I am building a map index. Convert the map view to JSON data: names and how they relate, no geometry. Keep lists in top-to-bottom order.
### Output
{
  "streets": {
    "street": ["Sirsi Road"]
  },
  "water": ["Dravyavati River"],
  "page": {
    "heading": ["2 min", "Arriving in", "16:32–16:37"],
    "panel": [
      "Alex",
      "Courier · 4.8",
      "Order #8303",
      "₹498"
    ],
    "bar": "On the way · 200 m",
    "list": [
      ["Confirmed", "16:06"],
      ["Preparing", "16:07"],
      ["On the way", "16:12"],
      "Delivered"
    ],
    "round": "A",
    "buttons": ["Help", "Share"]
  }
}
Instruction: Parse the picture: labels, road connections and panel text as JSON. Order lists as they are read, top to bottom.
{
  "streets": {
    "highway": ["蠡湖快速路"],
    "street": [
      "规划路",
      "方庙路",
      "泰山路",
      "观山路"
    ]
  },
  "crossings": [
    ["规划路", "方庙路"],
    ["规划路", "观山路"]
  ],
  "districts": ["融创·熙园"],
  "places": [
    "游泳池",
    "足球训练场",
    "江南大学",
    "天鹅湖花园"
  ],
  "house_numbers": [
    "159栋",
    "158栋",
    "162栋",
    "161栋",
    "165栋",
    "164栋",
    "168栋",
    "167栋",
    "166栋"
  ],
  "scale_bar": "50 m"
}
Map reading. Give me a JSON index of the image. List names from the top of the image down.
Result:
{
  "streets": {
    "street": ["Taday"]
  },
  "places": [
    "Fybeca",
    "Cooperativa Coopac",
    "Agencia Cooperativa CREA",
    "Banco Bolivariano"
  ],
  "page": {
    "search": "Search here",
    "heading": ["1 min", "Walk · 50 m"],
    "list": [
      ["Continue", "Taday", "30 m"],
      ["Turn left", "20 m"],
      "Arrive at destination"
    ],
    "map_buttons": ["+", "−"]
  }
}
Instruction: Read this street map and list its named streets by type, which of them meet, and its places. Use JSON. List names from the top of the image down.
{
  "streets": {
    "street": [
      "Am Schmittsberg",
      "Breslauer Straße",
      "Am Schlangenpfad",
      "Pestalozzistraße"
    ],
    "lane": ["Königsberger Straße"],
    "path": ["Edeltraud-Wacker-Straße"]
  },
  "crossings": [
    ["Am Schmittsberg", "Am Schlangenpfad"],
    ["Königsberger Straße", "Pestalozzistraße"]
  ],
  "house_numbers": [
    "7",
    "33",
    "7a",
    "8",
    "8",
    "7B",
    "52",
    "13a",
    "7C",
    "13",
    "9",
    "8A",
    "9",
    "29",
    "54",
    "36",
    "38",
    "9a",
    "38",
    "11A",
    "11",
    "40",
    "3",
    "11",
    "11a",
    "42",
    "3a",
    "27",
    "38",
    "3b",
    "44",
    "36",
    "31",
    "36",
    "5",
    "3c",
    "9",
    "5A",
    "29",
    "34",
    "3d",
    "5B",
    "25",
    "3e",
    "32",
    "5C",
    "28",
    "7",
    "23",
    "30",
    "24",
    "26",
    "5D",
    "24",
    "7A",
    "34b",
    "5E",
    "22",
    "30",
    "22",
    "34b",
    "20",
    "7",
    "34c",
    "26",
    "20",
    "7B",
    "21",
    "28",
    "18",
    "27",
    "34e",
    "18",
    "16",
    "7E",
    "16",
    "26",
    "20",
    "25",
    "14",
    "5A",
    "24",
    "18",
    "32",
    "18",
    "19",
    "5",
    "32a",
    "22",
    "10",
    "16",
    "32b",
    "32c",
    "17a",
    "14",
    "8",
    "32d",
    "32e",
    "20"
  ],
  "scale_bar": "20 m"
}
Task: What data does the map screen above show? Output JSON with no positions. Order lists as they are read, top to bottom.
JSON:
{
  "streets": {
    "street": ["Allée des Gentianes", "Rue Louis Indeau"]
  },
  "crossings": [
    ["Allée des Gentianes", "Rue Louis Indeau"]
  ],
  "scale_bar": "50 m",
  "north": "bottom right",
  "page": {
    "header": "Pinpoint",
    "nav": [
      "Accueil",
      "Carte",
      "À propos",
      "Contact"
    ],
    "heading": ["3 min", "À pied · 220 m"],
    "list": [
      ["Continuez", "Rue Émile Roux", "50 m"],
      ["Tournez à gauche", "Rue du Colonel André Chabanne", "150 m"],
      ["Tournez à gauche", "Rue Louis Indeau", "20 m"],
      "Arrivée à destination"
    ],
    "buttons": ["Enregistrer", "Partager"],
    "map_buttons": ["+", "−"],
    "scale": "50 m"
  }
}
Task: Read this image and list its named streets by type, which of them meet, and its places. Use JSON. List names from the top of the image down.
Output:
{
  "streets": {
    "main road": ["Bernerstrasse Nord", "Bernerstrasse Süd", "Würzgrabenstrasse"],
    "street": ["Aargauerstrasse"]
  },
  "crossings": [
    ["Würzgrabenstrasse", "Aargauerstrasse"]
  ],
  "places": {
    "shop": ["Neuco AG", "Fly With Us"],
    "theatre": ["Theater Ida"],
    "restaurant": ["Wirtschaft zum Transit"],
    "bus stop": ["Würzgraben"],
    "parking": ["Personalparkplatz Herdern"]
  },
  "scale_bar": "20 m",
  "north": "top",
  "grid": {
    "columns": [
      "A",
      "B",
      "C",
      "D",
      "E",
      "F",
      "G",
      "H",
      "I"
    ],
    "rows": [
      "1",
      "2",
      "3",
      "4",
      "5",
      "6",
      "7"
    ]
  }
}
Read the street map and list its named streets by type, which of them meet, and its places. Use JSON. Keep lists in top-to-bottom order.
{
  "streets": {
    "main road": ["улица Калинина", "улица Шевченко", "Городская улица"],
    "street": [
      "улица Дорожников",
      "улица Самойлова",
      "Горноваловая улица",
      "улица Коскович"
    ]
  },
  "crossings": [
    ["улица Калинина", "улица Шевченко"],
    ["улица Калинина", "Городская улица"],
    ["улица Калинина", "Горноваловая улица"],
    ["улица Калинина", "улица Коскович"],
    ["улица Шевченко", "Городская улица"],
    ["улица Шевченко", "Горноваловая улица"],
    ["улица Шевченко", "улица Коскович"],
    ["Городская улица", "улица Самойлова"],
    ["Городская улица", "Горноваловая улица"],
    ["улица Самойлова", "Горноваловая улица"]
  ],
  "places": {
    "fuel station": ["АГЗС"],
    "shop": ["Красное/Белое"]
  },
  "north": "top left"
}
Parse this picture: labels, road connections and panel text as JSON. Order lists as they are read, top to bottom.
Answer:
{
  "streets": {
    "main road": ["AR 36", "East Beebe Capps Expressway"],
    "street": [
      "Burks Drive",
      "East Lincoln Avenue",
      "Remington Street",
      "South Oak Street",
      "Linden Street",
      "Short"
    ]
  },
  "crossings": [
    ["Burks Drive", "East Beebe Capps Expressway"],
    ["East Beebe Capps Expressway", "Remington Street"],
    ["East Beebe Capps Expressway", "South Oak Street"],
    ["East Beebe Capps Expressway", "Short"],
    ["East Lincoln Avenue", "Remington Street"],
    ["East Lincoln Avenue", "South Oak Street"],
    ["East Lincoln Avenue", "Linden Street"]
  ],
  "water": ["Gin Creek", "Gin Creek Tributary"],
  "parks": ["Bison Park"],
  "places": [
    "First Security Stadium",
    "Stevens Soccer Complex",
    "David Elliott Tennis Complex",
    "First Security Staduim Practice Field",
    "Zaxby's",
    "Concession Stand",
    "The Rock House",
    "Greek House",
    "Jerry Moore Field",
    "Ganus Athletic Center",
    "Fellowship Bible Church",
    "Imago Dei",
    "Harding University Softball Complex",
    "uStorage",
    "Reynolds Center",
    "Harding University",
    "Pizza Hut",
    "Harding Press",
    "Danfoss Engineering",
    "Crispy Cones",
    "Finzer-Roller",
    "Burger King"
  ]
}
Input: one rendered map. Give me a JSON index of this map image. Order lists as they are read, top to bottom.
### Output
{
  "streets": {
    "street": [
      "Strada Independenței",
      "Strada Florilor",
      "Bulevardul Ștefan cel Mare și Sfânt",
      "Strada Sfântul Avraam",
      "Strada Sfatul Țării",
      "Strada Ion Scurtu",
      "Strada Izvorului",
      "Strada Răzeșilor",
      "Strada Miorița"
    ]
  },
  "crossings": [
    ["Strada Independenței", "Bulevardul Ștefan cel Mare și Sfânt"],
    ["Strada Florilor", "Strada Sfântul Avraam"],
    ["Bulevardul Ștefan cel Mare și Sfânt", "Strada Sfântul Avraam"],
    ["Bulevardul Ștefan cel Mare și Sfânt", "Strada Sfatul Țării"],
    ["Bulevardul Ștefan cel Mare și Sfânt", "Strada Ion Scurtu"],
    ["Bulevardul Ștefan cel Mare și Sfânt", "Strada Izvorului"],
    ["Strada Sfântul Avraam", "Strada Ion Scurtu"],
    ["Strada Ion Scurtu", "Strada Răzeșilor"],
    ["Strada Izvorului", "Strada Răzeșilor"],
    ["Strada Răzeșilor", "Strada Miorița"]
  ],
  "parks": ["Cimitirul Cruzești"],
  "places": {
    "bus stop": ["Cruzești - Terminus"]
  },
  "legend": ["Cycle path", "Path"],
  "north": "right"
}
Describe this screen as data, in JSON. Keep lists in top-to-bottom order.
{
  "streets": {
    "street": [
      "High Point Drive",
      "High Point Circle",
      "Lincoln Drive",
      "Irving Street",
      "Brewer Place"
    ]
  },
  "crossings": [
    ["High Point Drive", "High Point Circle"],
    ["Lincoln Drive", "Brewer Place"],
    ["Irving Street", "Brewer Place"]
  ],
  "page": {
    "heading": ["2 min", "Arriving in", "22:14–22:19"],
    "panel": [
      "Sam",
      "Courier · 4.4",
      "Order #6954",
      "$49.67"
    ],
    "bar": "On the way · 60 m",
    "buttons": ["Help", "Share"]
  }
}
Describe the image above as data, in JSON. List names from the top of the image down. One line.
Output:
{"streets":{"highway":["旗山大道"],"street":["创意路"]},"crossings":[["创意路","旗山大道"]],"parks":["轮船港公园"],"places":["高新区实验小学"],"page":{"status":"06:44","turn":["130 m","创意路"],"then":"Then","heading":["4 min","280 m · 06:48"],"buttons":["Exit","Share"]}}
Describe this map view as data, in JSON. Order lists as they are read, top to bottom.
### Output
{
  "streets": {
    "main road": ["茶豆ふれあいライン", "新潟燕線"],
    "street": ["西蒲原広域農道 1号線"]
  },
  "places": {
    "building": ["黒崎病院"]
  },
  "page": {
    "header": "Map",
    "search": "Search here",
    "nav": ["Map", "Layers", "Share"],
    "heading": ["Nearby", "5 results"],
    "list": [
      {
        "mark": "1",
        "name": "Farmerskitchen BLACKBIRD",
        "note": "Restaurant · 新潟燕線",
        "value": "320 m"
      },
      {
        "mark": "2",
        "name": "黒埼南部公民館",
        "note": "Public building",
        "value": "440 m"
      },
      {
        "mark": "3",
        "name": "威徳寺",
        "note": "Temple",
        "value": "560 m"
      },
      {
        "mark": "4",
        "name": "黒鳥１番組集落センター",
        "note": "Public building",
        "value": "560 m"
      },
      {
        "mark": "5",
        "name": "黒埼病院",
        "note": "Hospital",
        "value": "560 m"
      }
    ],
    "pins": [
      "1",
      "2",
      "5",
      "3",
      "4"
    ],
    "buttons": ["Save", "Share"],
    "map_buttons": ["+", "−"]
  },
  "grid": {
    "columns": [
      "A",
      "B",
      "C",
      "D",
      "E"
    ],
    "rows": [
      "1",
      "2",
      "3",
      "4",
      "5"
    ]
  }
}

========================

Each line in the material above that mentions the word "Capps" must be copied.

Expected answer
    "main road": ["AR 36", "East Beebe Capps Expressway"],
    ["Burks Drive", "East Beebe Capps Expressway"],
    ["East Beebe Capps Expressway", "Remington Street"],
    ["East Beebe Capps Expressway", "South Oak Street"],
    ["East Beebe Capps Expressway", "Short"],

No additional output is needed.